We have a follow-up question for George Speak from BNP Paribas.
Sorry, just one clarification. So you made some comments that large developers are under pressure due to rates and cost inflation. Do you mind just letting us know what your exposure is to those large-scale renovations that are done by developers compared to the smaller single-family kind of more private renovation?
So in general, the -- so what we call project business where you have large projects, be it new builds or be it large renovation projects. That's the smaller part of our business. A large part of our business, residential or nonresidential, is typically to small projects, daily business. So it's a small part of our business is project-related.
Okay. And presumably, just one final question. So presumably, you didn't see as much pull forward on the project side and renovate the last couple of years. That was more in the non-project side?
No, what we have seen in projects, especially in our nonresidential project, it was during COVID-19, that was very weak. And we have seen some catch-up activities for nonresidential projects after COVID-19. That was maybe the most important, not structural, but systematic dynamic over the last 2 to 3 years.
The next question comes from Bernd Pomrehn from Vontobel.
In the past, you always stated that it is difficult for you to assess the inventory level at the wholesalers. This morning, you wrote that you are confident that the destocking has come to an end that it is completed, what exactly gives you this confidence?
Discussions and feedback from wholesalers. Obviously, we're talking to them and we are listening to them. And they tell us that the inventory levels for our assortment for sanitary product has come to a normal level again since now end of Q1, beginning of Q2. The quality of the feedback from wholesalers.
We have a follow-up question from Martin Flueckiger from Kepler Cheuvreux.

Dataset entries:
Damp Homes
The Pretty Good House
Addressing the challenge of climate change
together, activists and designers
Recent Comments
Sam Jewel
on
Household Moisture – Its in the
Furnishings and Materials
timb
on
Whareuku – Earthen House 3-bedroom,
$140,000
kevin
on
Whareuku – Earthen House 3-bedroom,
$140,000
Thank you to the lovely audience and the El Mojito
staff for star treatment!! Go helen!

...

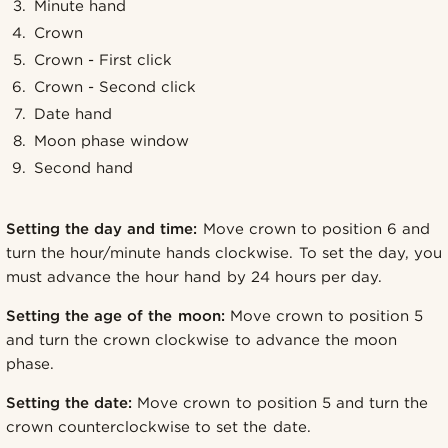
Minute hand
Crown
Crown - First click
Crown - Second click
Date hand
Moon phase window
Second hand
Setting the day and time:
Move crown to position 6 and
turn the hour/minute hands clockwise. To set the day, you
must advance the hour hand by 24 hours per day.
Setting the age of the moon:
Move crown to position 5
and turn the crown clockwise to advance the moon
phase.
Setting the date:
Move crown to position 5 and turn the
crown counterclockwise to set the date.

* * *

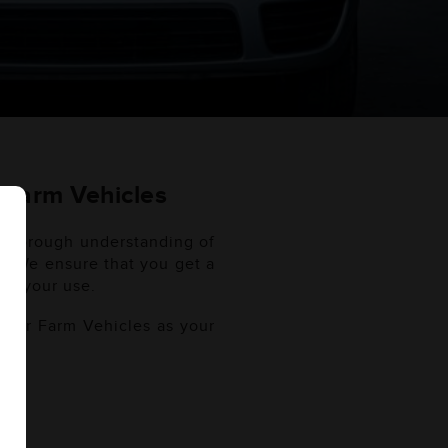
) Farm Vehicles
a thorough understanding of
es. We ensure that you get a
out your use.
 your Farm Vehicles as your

_Required action A_: In the earnings call transcript, what gives the company confidence that wholesaler destocking has ended? Answer in one to three sentences.
_Required action B_: According to the earnings call transcript, when was the nonresidential project business very weak?
_Required action C_: Write what comes next in the earnings call transcript, picking up after its last line.
The records have no connection to the text.

_Task response A_: Its confidence comes from discussions with wholesalers and the quality of their feedback. Wholesalers report that inventory levels for the company's sanitary product assortment have been back at a normal level since the end of Q1 or the beginning of Q2.

_Task response B_: It was very weak during COVID-19.

_Task response C_:
Yes. From my perspective, the biggest surprise was your other cost effects category in the EBITDA margin bridge. And I realize that it's a bucket for all sorts of various drivers. But I was just wondering whether you could give us a little bit of help here on how to think about the margin driver category going forward for the full year. I realize you're not giving a full year EBITDA margin guidance, but just on these cost developments that are in this bucket, what should we expect for a net number in 2023?
So let us go briefly again through the other cost effect in the EBITDA margin bridge. The 3 main drivers while we had a positive effect was number one, we had lower energy prices that had an impact of 30 basis points. That was your question before. Number two, this onetime effect from energy subsidies has an impact of around 1 percentage point. So that's a strong one.
And the third one was a negative one was the wage inflation of around 5% in the first quarter, which was a negative effect. Other effects like, for example, marketing expenses or administrative expense to travel were pretty much on previous year's level, so they didn't have a strong impact on this other cost bucket in the first quarter.
The next question is a follow-up from Mr. Remo Rosenau from Helvetische.
When you mentioned that due to your discussions with wholesalers, you think that the inventory levels are now on a normal level. Might there be a risk that given the outlook, which is not that great, specifically in Germany, that wholesalers might even go to a below-average inventory the next few months?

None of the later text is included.